In the Sunday Washington Post, Dan Balz looked at the similarities and differences between Reagan’s first two years as president and Obama’s. “Both men succeeded unpopular presidents of the opposite party. Both offered big and bold plans… Both presidents were forced by events that preceded their elections to contend with economies in serious trouble. Both saw the unemployment rate rise sharply during their first two years in office -- under Reagan, the rate hit 10.8 percent by November 1982 -- and both saw their approval ratings decline as the numbers of jobless grew… Republicans suffered significant losses in the House in Reagan's first midterm election, giving Democrats an even larger majority. Most Democrats are braced for a similarly bad night this November.”

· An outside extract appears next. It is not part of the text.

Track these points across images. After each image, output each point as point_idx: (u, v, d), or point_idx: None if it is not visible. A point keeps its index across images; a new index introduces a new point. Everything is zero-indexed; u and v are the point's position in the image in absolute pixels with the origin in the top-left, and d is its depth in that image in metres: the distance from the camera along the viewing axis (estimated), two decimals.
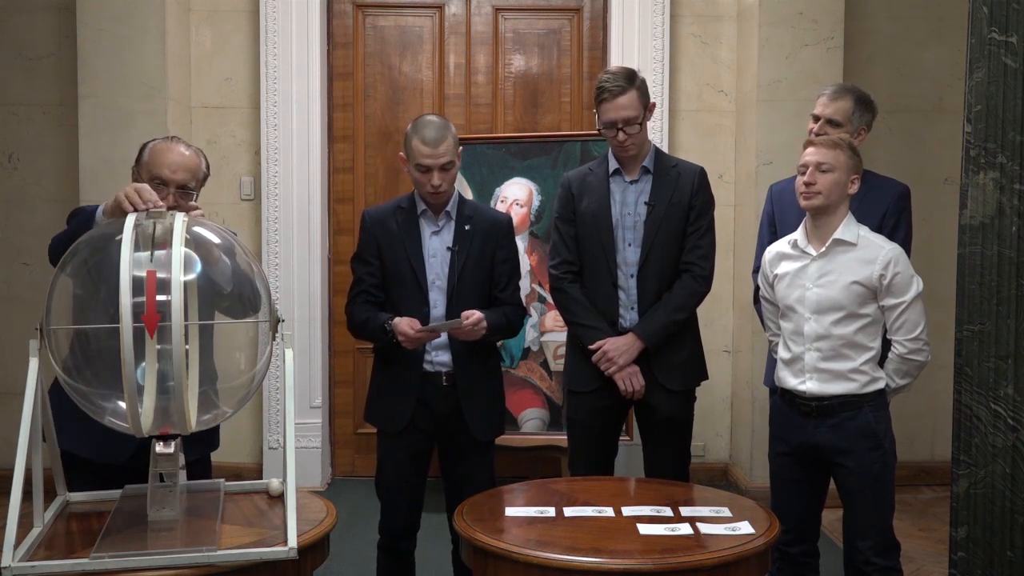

But: “The economy rebounded significantly during Reagan's third and fourth years in office. The unemployment rate declined, although not spectacularly. It was still at 8.3 percent in December 1983 and at 7.5 percent in August 1984 as the general election campaign was entering its final months… the contrary, the outlook for 2011 and 2012 is far more modest. The Congressional Budget Office said in its latest forecast last week that the pace of growth in the coming years "is likely to be slower than usual" compared with past recessions.”
The Sunday New York Times reported that the president "plans to make a high-profile speech on the drawdown next week, and aides are discussing whether to have him meet with returning troops. Vice President Joseph R. Biden Jr. will address the Veterans of Foreign Wars in Indianapolis on Monday."
The Washington Post notes how Republicans are criticizing Obama’s 10-day vacation in Martha’s Vineyard. “One potential complication: Obama has spent far less time on vacation than his Republican predecessor, George W. Bush, had at this point in his presidency. Veteran CBS News White House correspondent Mark Knoller, a fastidious keeper of presidential statistics, has kept count. By his tally, Obama has embarked on nine ‘vacations’ since taking office, bringing his total days off to 48. Some of those trips lasted a day and some, like his Christmas holiday in Hawaii, more than a week. By comparison, Bush had visited his ranch in Crawford, Tex., 14 times at this point in his administration and spent 115 days there. And yes, Democrats let him have it, too, complaining that he was a chronic vacationer.”
The Boston Globe: “Thus far, the vacationing president and his family have stayed mostly out of view, which political specialists say reflects a justifiable demand for privacy combined with White House concern about negative political fallout if the president is shown enjoying a privileged retreat during hard economic times.”